Looking so well is often an indication that the wine will either cost a bomb or will be a poor imitation of the real thing, that it is lacking in some way. Well, this isn't. It's good value and very tasty, and even more than that, it is from the very best place in France for this summer-ready Rosé: Provence. And not only that, it comes from the heart of the best of Provence, the Coteaux (or hills) of the region's most famous town, Aix-en-Provence.
Provence is dry because of the northern winds that are so typical throughout the early growing season (that's the Mistral) and the fact that it is one of the most southerly regions in France, making it hotter than most other regions.

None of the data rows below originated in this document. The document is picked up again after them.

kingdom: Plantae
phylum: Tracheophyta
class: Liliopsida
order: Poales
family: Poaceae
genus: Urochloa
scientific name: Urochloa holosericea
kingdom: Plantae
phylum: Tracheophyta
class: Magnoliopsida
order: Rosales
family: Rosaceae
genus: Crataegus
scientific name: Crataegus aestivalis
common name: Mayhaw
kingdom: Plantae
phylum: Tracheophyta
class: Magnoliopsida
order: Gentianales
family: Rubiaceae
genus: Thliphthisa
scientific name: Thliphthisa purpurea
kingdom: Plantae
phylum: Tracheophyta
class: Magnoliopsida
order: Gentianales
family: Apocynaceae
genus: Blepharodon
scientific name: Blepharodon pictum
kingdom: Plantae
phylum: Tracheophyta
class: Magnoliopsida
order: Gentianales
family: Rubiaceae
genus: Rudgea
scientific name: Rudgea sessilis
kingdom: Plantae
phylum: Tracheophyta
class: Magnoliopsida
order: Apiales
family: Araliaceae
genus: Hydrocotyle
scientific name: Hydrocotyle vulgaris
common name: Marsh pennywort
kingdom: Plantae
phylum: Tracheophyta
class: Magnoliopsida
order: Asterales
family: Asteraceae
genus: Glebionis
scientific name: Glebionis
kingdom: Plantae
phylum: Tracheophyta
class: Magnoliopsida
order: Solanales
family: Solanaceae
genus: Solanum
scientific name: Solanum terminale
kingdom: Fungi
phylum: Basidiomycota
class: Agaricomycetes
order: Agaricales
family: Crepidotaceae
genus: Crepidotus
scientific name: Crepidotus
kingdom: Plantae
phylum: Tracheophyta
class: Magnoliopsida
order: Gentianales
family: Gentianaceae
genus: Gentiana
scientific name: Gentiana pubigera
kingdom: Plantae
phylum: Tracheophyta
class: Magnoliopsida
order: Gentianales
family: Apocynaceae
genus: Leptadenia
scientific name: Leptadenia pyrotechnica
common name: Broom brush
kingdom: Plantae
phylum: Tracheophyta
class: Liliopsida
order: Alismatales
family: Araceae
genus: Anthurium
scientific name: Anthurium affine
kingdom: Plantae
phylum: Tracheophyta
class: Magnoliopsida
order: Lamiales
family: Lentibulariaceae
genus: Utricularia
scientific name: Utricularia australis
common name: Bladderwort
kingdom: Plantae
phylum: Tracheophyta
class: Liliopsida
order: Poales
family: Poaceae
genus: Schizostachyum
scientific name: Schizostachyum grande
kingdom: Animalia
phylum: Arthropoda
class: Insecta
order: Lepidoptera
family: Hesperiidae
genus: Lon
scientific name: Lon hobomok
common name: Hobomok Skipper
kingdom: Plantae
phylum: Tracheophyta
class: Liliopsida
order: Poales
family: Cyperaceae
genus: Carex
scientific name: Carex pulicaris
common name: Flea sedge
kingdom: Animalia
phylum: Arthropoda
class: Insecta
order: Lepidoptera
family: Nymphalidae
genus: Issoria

It's got very poor soils and only olives, scrubby bush plants and vines are able to grow in any kind of sustained manner. But that's all good by us! Included in the scrubby plant group is rosemary and lavendar and these sorts of plants and herbs are part of the group of vegetation that is often termed 'Garrigue'. These are important to us as wine drinkers because there is often a very tangible sense that these flavours influence the wines made from grapes grown with garrigue all around them. To a greater or lesser extent this happen the world over - think of Cabernet Sauvignon in Coonawara and the notes of Eucalyptus, or higher altitude Sangiovese in Tuscany that has notes of pine and woodland, Burgundy reds that reflect forest floor, Napa valley reds that reek of cash (only joking...).
This wine doesn't have that garrigue sense, and it's no bad thing, because in a fresh juicy rosé we'd probably prefer freshness and fruit in its simplicity rather than with too much complexity. In the best rosé wines you do get depth and complexity, but here, and in many others, ease of style and an ability to accompany the sunshine is the feature that is most importantly held high, and for that, we're very grateful.